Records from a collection
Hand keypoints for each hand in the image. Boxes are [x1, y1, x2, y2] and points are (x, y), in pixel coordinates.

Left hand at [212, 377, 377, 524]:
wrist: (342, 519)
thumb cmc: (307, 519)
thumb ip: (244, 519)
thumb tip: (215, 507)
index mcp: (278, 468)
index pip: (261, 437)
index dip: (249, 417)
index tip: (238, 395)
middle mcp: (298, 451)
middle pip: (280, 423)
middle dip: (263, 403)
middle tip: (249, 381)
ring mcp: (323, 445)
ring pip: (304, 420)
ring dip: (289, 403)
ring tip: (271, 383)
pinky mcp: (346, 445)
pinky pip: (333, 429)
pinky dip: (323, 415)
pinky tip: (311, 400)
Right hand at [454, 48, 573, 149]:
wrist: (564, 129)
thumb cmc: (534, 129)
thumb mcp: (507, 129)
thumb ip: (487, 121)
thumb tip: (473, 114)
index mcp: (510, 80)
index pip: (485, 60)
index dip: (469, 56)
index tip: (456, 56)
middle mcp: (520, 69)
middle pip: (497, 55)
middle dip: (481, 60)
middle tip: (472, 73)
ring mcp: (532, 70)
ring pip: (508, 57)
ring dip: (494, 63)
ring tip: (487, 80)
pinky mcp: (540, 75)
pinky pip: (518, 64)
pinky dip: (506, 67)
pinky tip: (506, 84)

## Exercise objective
Your response should consist solely of the lines from the one containing "index pip: (261, 437)" to the end of the entries, both ends included, exactly as they appear.

## Response area
index pip: (261, 437)
index dip: (249, 417)
index tip: (238, 395)
middle mcp: (298, 451)
middle pip: (280, 423)
middle dip: (263, 403)
middle tip: (249, 381)
ring mcp: (323, 445)
ring pip: (304, 420)
ring dip: (289, 403)
ring tip: (271, 383)
pinky mcp: (346, 445)
pinky pip: (333, 429)
pinky dip: (323, 415)
pinky tip: (311, 400)
Right hand at [454, 48, 573, 149]:
wrist: (564, 129)
thumb cmc: (534, 129)
thumb mcp: (507, 129)
thumb ip: (487, 121)
thumb tip: (473, 114)
index mcp: (510, 80)
index pip: (485, 60)
index dip: (469, 56)
index tip: (456, 56)
middle mcp: (520, 69)
middle pip: (497, 55)
middle dip: (481, 60)
middle tip: (472, 73)
ring mcp: (532, 70)
ring pip: (508, 57)
ring dip: (494, 63)
ring tip: (487, 80)
pinky mcp: (540, 75)
pinky pip: (518, 64)
pinky dip: (506, 67)
pinky tip: (506, 84)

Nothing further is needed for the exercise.